“Ten dead and 300 injured”. This is not the toll of a natural disaster, but of the repression faced by workers attempting to exercise their trade union rights during 2009 in the Asia-Pacific region. The latest ITUC Survey of Violations of Trade Union Rights also reports on the cases of over 2000 workers who were dismissed for having attempted to defend their rights. The report is damning: there was virtually no progress in the area of respect for trade union rights during 2009.

The Philippines is once again singled out as one of the most dangerous countries in Asia for trade unionists, despite the sending of an ILO high-level mission to investigate allegations of murders and abductions targeting trade unionists. Three trade union leaders were murdered in 2009 and another died following interrogations by state security forces. The ITUC survey condemns the culture of impunity threatening Filipino trade unionists, an impunity that stems from the Aroyo administration’s lack of political will to ensure respect for due process and the rule of law for workers. One of the most common tactics used by the Filipino government and employers is to accuse union leaders and members of terrorism.

Another black spot on the Asian continent, in terms of the number of trade unionists murdered, is Bangladesh. The lifting of the state of emergency raised hopes of an improvement in the situation for the Bangladesh trade union movement and better economic conditions for workers, but nothing has changed in practice. Six garment workers were killed in attacks by the police or company security guards during strikes or protests linked to wage demands. Many other trade unionists were arrested.

In South Korea, the trade union movement has been faced with mounting repression since the election of the conservative government in early 2008. The police violence against strikers continued during 2009, resulting in many serious injuries and mass detentions. At least two trade union leaders were condemned to lengthy jail sentences. Trade union leaders are often charged with the “obstruction of business”, a catch-all clause that allows the authorities to criminalise trade union activities.

The ITUC survey denounces the many violations committed in India, particularly the police violence instigated by company managers against trade union representatives and workers. One worker was killed during a demonstration in the state of Haryana. He is reported to have been beaten to death by men wielding iron rods, who were believed to be associated with the management of Rico Auto Industries. Thousands of Indian workers were arrested or faced criminal charges in 2009 for having taken part in collective action.

Trade union activity continued to be heavily repressed in Burma, where the FTUB (Federation of Trade Unions – Burma) is still considered an illegal organisation. Trade union rights remain virtually nonexistent in North Korea, whilst China, Vietnam and Laos only permit the existence of a single official union, which amounts in effect to a denial of the right to freedom of association.

In China, faced with ever more frequent strikes, the local authorities are adopting a less hostile stance against protesters, although these continue to suffer harassment and repression at the hands of the police. Some are sentenced to jail (officially termed “reform through labour” or “lao gai”) in trails that fail to comply with international standards.

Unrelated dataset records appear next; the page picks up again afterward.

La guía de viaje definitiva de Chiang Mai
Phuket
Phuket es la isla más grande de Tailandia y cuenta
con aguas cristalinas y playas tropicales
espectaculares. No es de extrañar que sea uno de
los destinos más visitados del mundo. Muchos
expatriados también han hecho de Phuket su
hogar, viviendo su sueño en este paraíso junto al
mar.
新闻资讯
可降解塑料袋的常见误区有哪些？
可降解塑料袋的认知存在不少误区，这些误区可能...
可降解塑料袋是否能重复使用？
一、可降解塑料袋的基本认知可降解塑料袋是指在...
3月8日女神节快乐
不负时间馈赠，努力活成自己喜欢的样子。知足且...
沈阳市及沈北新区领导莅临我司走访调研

Others are sent for “re-education through labour”, an administrative process which bypasses the few safeguards in the criminal justice system. The ITUC survey however notes that there are increasing numbers of grassroots unions at company level either formed by the workers themselves or prompted by official ‘organising’ campaigns that have evolved into something resembling genuine trade unions.

Among the overall trends highlighted by this year’s Asia section of the ITUC survey are the lack of respect for trade union rights in the legislation and the generally poor application of labour laws. The creation of yellow unions is commonplace, as is the use of short-term contracts, making unionisation difficult. The right to strike is often hampered by excessive restrictions, and in countries such as Fiji, Pakistan and the Philippines, the authorities have undue powers to terminate strikes.

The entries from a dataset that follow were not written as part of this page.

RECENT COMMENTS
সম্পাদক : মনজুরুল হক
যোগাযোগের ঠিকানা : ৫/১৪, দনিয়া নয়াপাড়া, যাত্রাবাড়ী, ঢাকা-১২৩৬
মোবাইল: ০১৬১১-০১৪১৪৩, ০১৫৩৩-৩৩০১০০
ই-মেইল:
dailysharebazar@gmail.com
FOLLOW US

The ITUC survey underlines the widespread trade union rights violations in export processing zones, especially in South Asia. It also draws attention to the plight of migrant workers in Asia, who are prey to frequent abuses by their employers and are very often denied trade union rights. The survey highlights the plight of female migrant domestic workers who, working in isolation in private households, find themselves in a particularly vulnerable position. In Malaysia, for example, an Indonesian domestic worker was beaten to death by her employer, and another Indonesian woman finally managed to escape from her employer’s home after suffering three years of torture.